BEGIN
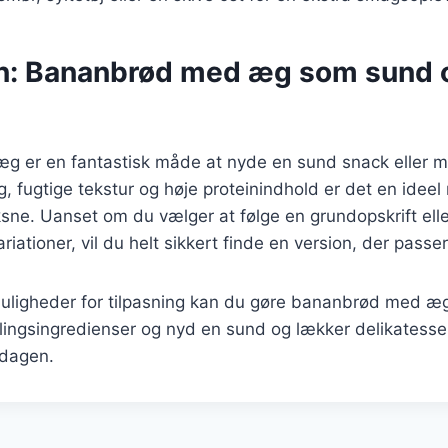
n: Bananbrød med æg som sund 
 er en fantastisk måde at nyde en sund snack eller 
, fugtige tekstur og høje proteinindhold er det en ideel
sne. Uanset om du vælger at følge en grundopskrift ell
riationer, vil du helt sikkert finde en version, der passer
igheder for tilpasning kan du gøre bananbrød med æg t
ndlingsingredienser og nyd en sund og lækker delikatess
 dagen.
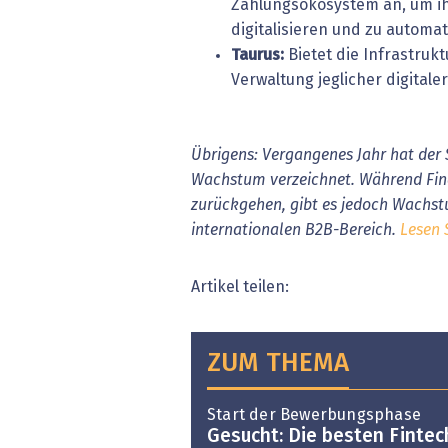
Zahlungsökosystem an, um i
digitalisieren und zu automat
Taurus:
Bietet die Infrastruk
Verwaltung jeglicher digital
Übrigens: Vergangenes Jahr hat der 
Wachstum verzeichnet. Während Fina
zurückgehen, gibt es jedoch Wachs
internationalen B2B-Bereich.
Lesen 
Artikel teilen:
ZUM THEMA
Start der Bewerbungsphase
Gesucht: Die besten Fintec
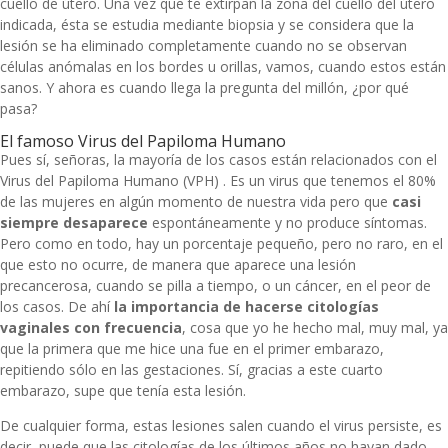
cuello de útero. Una vez que te extirpan la zona del cuello del útero
indicada, ésta se estudia mediante biopsia
y se considera que la
lesión
se ha eliminado completamente cuando no se observan
células anómalas en los bordes u orillas, vamos, cuando estos están
sanos. Y ahora es cuando llega la pregunta del millón, ¿por qué
pasa?
El famoso Virus del Papiloma Humano
Pues sí, señoras, la mayoría de los casos están relacionados con el
Virus del Papiloma Humano (VPH) . Es un virus que tenemos el 80%
de las mujeres en algún momento de nuestra vida pero que
casi
siempre desaparece
espontáneamente y no produce síntomas.
Pero como en todo, hay un porcentaje pequeño, pero no raro, en el
que esto no ocurre, de manera que aparece una lesión
precancerosa, cuando se pilla a tiempo, o un cáncer, en el peor de
los casos. De ahí
la importancia de hacerse citologías
vaginales con frecuencia
, cosa que yo he hecho mal, muy mal, ya
que la primera que me hice una fue en el primer embarazo,
repitiendo sólo en las gestaciones. Sí, gracias a este cuarto
embarazo, supe que tenía esta lesión.
De cualquier forma, estas lesiones salen cuando el virus persiste, es
decir, puede que las citologías de los últimos años no hayan dado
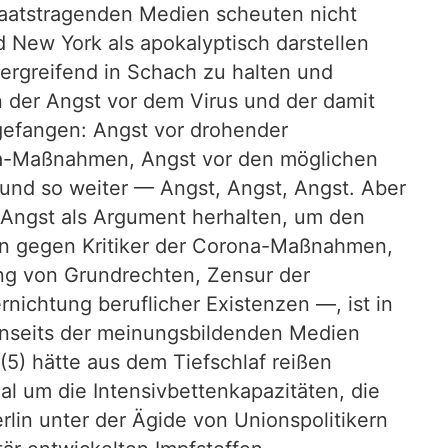
taatstragenden Medien scheuten nicht
d New York als apokalyptisch darstellen
ergreifend in Schach zu halten und
der Angst vor dem Virus und der damit
gefangen: Angst vor drohender
ona-Maßnahmen, Angst vor den möglichen
nd so weiter — Angst, Angst, Angst. Aber
e Angst als Argument herhalten, um den
nen gegen Kritiker der Corona-Maßnahmen,
ung von Grundrechten, Zensur der
ichtung beruflicher Existenzen —, ist in
nseits der meinungsbildenden Medien
(5) hätte aus dem Tiefschlaf reißen
l um die Intensivbettenkapazitäten, die
rlin unter der Ägide von Unionspolitikern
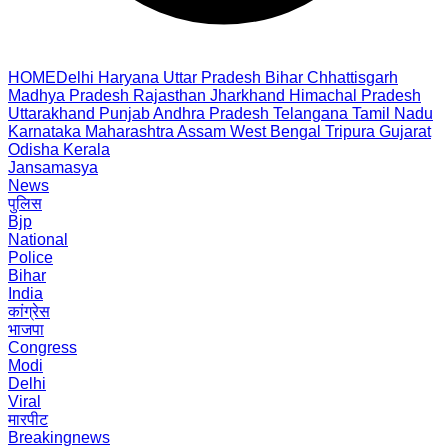
HOME
Delhi
Haryana
Uttar Pradesh
Bihar
Chhattisgarh
Madhya Pradesh
Rajasthan
Jharkhand
Himachal Pradesh
Uttarakhand
Punjab
Andhra Pradesh
Telangana
Tamil Nadu
Karnataka
Maharashtra
Assam
West Bengal
Tripura
Gujarat
Odisha
Kerala
Jansamasya
News
पुलिस
Bjp
National
Police
Bihar
India
कांग्रेस
भाजपा
Congress
Modi
Delhi
Viral
मारपीट
Breakingnews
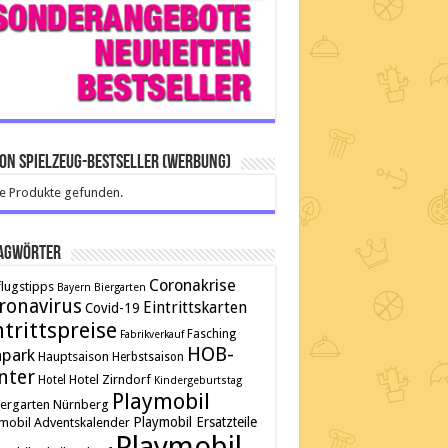
on Spielzeug-Bestseller (Werbung)
e Produkte gefunden.
agwörter
Coronakrise
lugstipps
Bayern
Biergarten
ronavirus
Eintrittskarten
Covid-19
ntrittspreise
Fasching
Fabrikverkauf
HOB-
npark
Hauptsaison
Herbstsaison
nter
Hotel Zirndorf
Hotel
Kindergeburtstag
Playmobil
tergarten
Nürnberg
Playmobil Ersatzteile
mobil Adventskalender
Playmobil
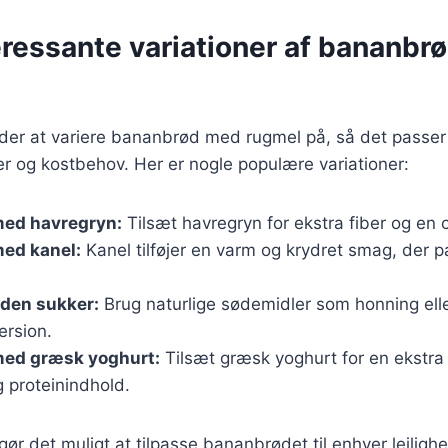
eressante variationer af bananbr
r at variere bananbrød med rugmel på, så det passer ti
 og kostbehov. Her er nogle populære variationer:
ed havregryn:
Tilsæt havregryn for ekstra fiber og en 
ed kanel:
Kanel tilføjer en varm og krydret smag, der pa
den sukker:
Brug naturlige sødemidler som honning elle
ersion.
ed græsk yoghurt:
Tilsæt græsk yoghurt for en ekstra
 proteinindhold.
 gør det muligt at tilpasse bananbrødet til enhver lejlig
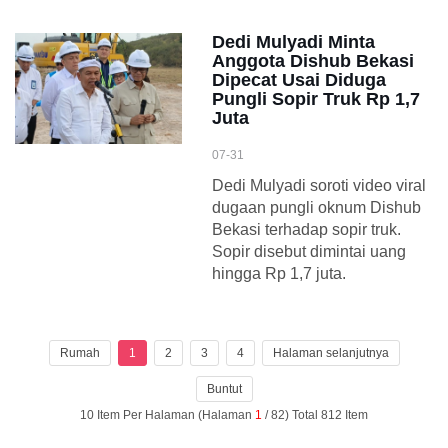
Dedi Mulyadi Minta
Anggota Dishub Bekasi
Dipecat Usai Diduga
Pungli Sopir Truk Rp 1,7
Juta
07-31
Dedi Mulyadi soroti video viral
dugaan pungli oknum Dishub
Bekasi terhadap sopir truk.
Sopir disebut dimintai uang
hingga Rp 1,7 juta.
Rumah
1
2
3
4
Halaman selanjutnya
Buntut
10 Item Per Halaman (Halaman
1
/ 82) Total 812 Item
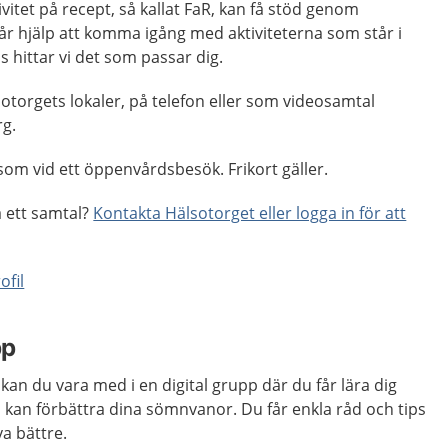
ivitet på recept, så kallat FaR, kan få stöd genom
år hjälp att komma igång med aktiviteterna som står i
 hittar vi det som passar dig.
otorgets lokaler, på telefon eller som videosamtal
g.
om vid ett öppenvårdsbesök. Frikort gäller.
a ett samtal?
Kontakta Hälsotorget eller logga in för att
ofil
pp
kan du vara med i en digital grupp där du får lära dig
an förbättra dina sömnvanor. Du får enkla råd och tips
va bättre.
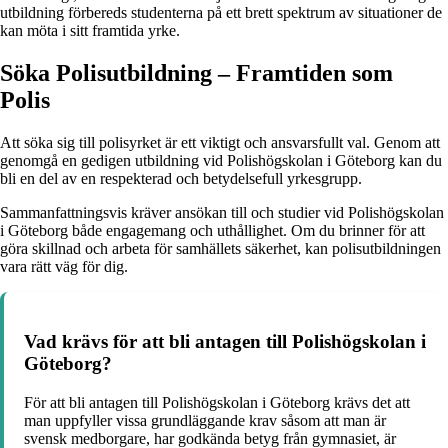
utbildning förbereds studenterna på ett brett spektrum av situationer de
kan möta i sitt framtida yrke.
Söka Polisutbildning – Framtiden som
Polis
Att söka sig till polisyrket är ett viktigt och ansvarsfullt val. Genom att
genomgå en gedigen utbildning vid Polishögskolan i Göteborg kan du
bli en del av en respekterad och betydelsefull yrkesgrupp.
Sammanfattningsvis kräver ansökan till och studier vid Polishögskolan
i Göteborg både engagemang och uthållighet. Om du brinner för att
göra skillnad och arbeta för samhällets säkerhet, kan polisutbildningen
vara rätt väg för dig.
Vad krävs för att bli antagen till Polishögskolan i
Göteborg?
För att bli antagen till Polishögskolan i Göteborg krävs det att
man uppfyller vissa grundläggande krav såsom att man är
svensk medborgare, har godkända betyg från gymnasiet, är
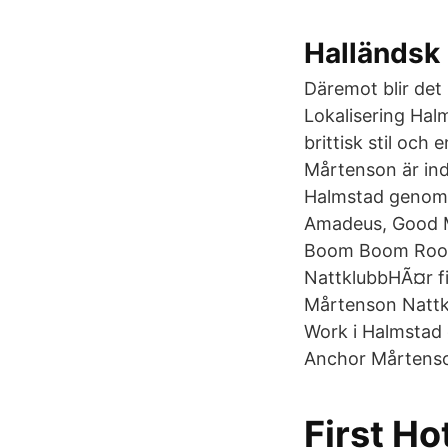
Halländsk 
Däremot blir det 
Lokalisering Halm
brittisk stil och
Mårtenson är indi
Halmstad genom Ho
Amadeus, Good Mo
Boom Boom Room
NattklubbHÃ¤r fi
Mårtenson Nattk
Work i Halmstad 
Anchor Mårtenso
First Ho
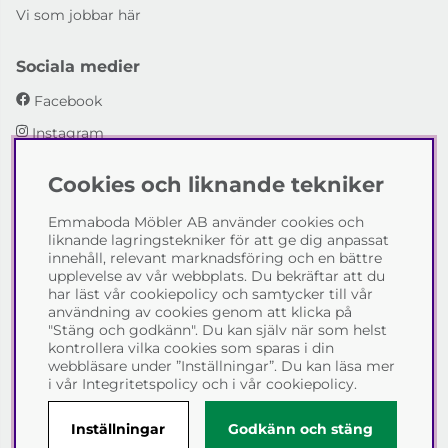
Vi som jobbar här
Sociala medier
Facebook
Instagram
Cookies och liknande tekniker
Emmaboda Möbler AB
Emmaboda Möbler AB använder cookies och
I fyra generationer har vi hjälpt människor att möblera
liknande lagringstekniker för att ge dig anpassat
sina hem och uppfylla sina inredningsdrömmar med
innehåll, relevant marknadsföring och en bättre
möbeldesign av högsta kvalitet. Vi vill hjälpa just dig att
upplevelse av vår webbplats. Du bekräftar att du
skapa ditt drömhem - kontakta gärna oss och berätta
har läst vår cookiepolicy och samtycker till vår
hur vi kan hjälpa dig.
användning av cookies genom att klicka på
"Stäng och godkänn". Du kan själv när som helst
Telefon:
0471-13690
kontrollera vilka cookies som sparas i din
E-post:
info@emmabodamobler.se
webbläsare under ”Inställningar”. Du kan läsa mer
i vår
Integritetspolicy
och i vår
cookiepolicy
.
Inställningar
Godkänn och stäng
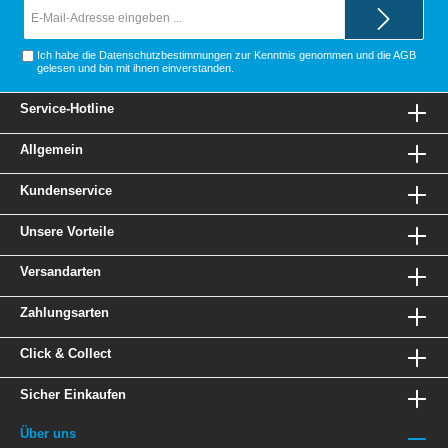
E-
Mail-
Adresse*
Ich habe die
Datenschutzbestimmungen
zur Kenntnis genommen und die
AGB
gelesen und bin mit ihnen einverstanden.
Service-Hotline
Allgemein
Kundenservice
Unsere Vorteile
Versandarten
Zahlungsarten
Click & Collect
Sicher Einkaufen
Über uns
END
• YOUR ASSIGNMENT
With the pictures removed, return the listing above in its exact original wording.

• ANSWER SPACE
n: Bananbrød med æg som sund 
 er en fantastisk måde at nyde en sund snack eller 
, fugtige tekstur og høje proteinindhold er det en ideel
sne. Uanset om du vælger at følge en grundopskrift ell
riationer, vil du helt sikkert finde en version, der passer
igheder for tilpasning kan du gøre bananbrød med æg t
ndlingsingredienser og nyd en sund og lækker delikatess
 dagen.
Zahlungsökosystem an, um i
digitalisieren und zu automat
Taurus:
Bietet die Infrastruk
Verwaltung jeglicher digital
Übrigens: Vergangenes Jahr hat der 
Wachstum verzeichnet. Während Fina
zurückgehen, gibt es jedoch Wachs
internationalen B2B-Bereich.
Lesen 
Artikel teilen:
ZUM THEMA
Start der Bewerbungsphase
Gesucht: Die besten Fintec
cuello de útero. Una vez que te extirpan la zona del cuello del útero
indicada, ésta se estudia mediante biopsia
y se considera que la
lesión
se ha eliminado completamente cuando no se observan
células anómalas en los bordes u orillas, vamos, cuando estos están
sanos. Y ahora es cuando llega la pregunta del millón, ¿por qué
pasa?
El famoso Virus del Papiloma Humano
Pues sí, señoras, la mayoría de los casos están relacionados con el
Virus del Papiloma Humano (VPH) . Es un virus que tenemos el 80%
de las mujeres en algún momento de nuestra vida pero que
casi
siempre desaparece
espontáneamente y no produce síntomas.
Pero como en todo, hay un porcentaje pequeño, pero no raro, en el
que esto no ocurre, de manera que aparece una lesión
precancerosa, cuando se pilla a tiempo, o un cáncer, en el peor de
los casos. De ahí
la importancia de hacerse citologías
vaginales con frecuencia
, cosa que yo he hecho mal, muy mal, ya
que la primera que me hice una fue en el primer embarazo,
repitiendo sólo en las gestaciones. Sí, gracias a este cuarto
embarazo, supe que tenía esta lesión.
De cualquier forma, estas lesiones salen cuando el virus persiste, es
decir, puede que las citologías de los últimos años no hayan dado
taatstragenden Medien scheuten nicht
d New York als apokalyptisch darstellen
ergreifend in Schach zu halten und
der Angst vor dem Virus und der damit
gefangen: Angst vor drohender
ona-Maßnahmen, Angst vor den möglichen
nd so weiter — Angst, Angst, Angst. Aber
e Angst als Argument herhalten, um den
nen gegen Kritiker der Corona-Maßnahmen,
ung von Grundrechten, Zensur der
ichtung beruflicher Existenzen —, ist in
nseits der meinungsbildenden Medien
(5) hätte aus dem Tiefschlaf reißen
l um die Intensivbettenkapazitäten, die
rlin unter der Ägide von Unionspolitikern
HOME
Delhi
Haryana
Uttar Pradesh
Bihar
Chhattisgarh
Madhya Pradesh
Rajasthan
Jharkhand
Himachal Pradesh
Uttarakhand
Punjab
Andhra Pradesh
Telangana
Tamil Nadu
Karnataka
Maharashtra
Assam
West Bengal
Tripura
Gujarat
Odisha
Kerala
Jansamasya
News
पुलिस
Bjp
National
Police
Bihar
India
कांग्रेस
भाजपा
Congress
Modi
Delhi
Viral
मारपीट
Breakingnews
on Spielzeug-Bestseller (Werbung)
e Produkte gefunden.
agwörter
Coronakrise
lugstipps
Bayern
Biergarten
ronavirus
Eintrittskarten
Covid-19
ntrittspreise
Fasching
Fabrikverkauf
HOB-
npark
Hauptsaison
Herbstsaison
nter
Hotel Zirndorf
Hotel
Kindergeburtstag
Playmobil
tergarten
Nürnberg
Playmobil Ersatzteile
mobil Adventskalender
Playmobil
eressante variationer af bananbr
r at variere bananbrød med rugmel på, så det passer ti
 og kostbehov. Her er nogle populære variationer:
ed havregryn:
Tilsæt havregryn for ekstra fiber og en 
ed kanel:
Kanel tilføjer en varm og krydret smag, der pa
den sukker:
Brug naturlige sødemidler som honning elle
ersion.
ed græsk yoghurt:
Tilsæt græsk yoghurt for en ekstra
 proteinindhold.
 gør det muligt at tilpasse bananbrødet til enhver lejlig
Dedi Mulyadi Minta
Anggota Dishub Bekasi
Dipecat Usai Diduga
Pungli Sopir Truk Rp 1,7
Juta
07-31
Dedi Mulyadi soroti video viral
dugaan pungli oknum Dishub
Bekasi terhadap sopir truk.
Sopir disebut dimintai uang
hingga Rp 1,7 juta.
Rumah
1
2
3
4
Halaman selanjutnya
Buntut
10 Item Per Halaman (Halaman
1
/ 82) Total 812 Item
ivitet på recept, så kallat FaR, kan få stöd genom
år hjälp att komma igång med aktiviteterna som står i
 hittar vi det som passar dig.
otorgets lokaler, på telefon eller som videosamtal
g.
om vid ett öppenvårdsbesök. Frikort gäller.
a ett samtal?
Kontakta Hälsotorget eller logga in för att
ofil
pp
kan du vara med i en digital grupp där du får lära dig
an förbättra dina sömnvanor. Du får enkla råd och tips
va bättre.
utbildning förbereds studenterna på ett brett spektrum av situationer de
kan möta i sitt framtida yrke.
Söka Polisutbildning – Framtiden som
Polis
Att söka sig till polisyrket är ett viktigt och ansvarsfullt val. Genom att
genomgå en gedigen utbildning vid Polishögskolan i Göteborg kan du
bli en del av en respekterad och betydelsefull yrkesgrupp.
Sammanfattningsvis kräver ansökan till och studier vid Polishögskolan
i Göteborg både engagemang och uthållighet. Om du brinner för att
göra skillnad och arbeta för samhällets säkerhet, kan polisutbildningen
vara rätt väg för dig.
Vad krävs för att bli antagen till Polishögskolan i
Göteborg?
För att bli antagen till Polishögskolan i Göteborg krävs det att
man uppfyller vissa grundläggande krav såsom att man är
svensk medborgare, har godkända betyg från gymnasiet, är
Halländsk 
Däremot blir det 
Lokalisering Halm
brittisk stil och
Mårtenson är indi
Halmstad genom Ho
Amadeus, Good Mo
Boom Boom Room
NattklubbHÃ¤r fi
Mårtenson Nattk
Work i Halmstad 
Anchor Mårtenso
First Ho
Vi som jobbar här
Sociala medier
Facebook
Instagram
Cookies och liknande tekniker
Emmaboda Möbler AB
Emmaboda Möbler AB använder cookies och
I fyra generationer har vi hjälpt människor att möblera
liknande lagringstekniker för att ge dig anpassat
sina hem och uppfylla sina inredningsdrömmar med
innehåll, relevant marknadsföring och en bättre
möbeldesign av högsta kvalitet. Vi vill hjälpa just dig att
upplevelse av vår webbplats. Du bekräftar att du
skapa ditt drömhem - kontakta gärna oss och berätta
har läst vår cookiepolicy och samtycker till vår
hur vi kan hjälpa dig.
användning av cookies genom att klicka på
"Stäng och godkänn". Du kan själv när som helst
Telefon:
0471-13690
kontrollera vilka cookies som sparas i din
E-post:
info@emmabodamobler.se
webbläsare under ”Inställningar”. Du kan läsa mer
i vår
Integritetspolicy
och i vår
cookiepolicy
.
Inställningar
Godkänn och stäng
E-
Mail-
Adresse*
Ich habe die
Datenschutzbestimmungen
zur Kenntnis genommen und die
AGB
gelesen und bin mit ihnen einverstanden.
Service-Hotline
Allgemein
Kundenservice
Unsere Vorteile
Versandarten
Zahlungsarten
Click & Collect
Sicher Einkaufen
Über uns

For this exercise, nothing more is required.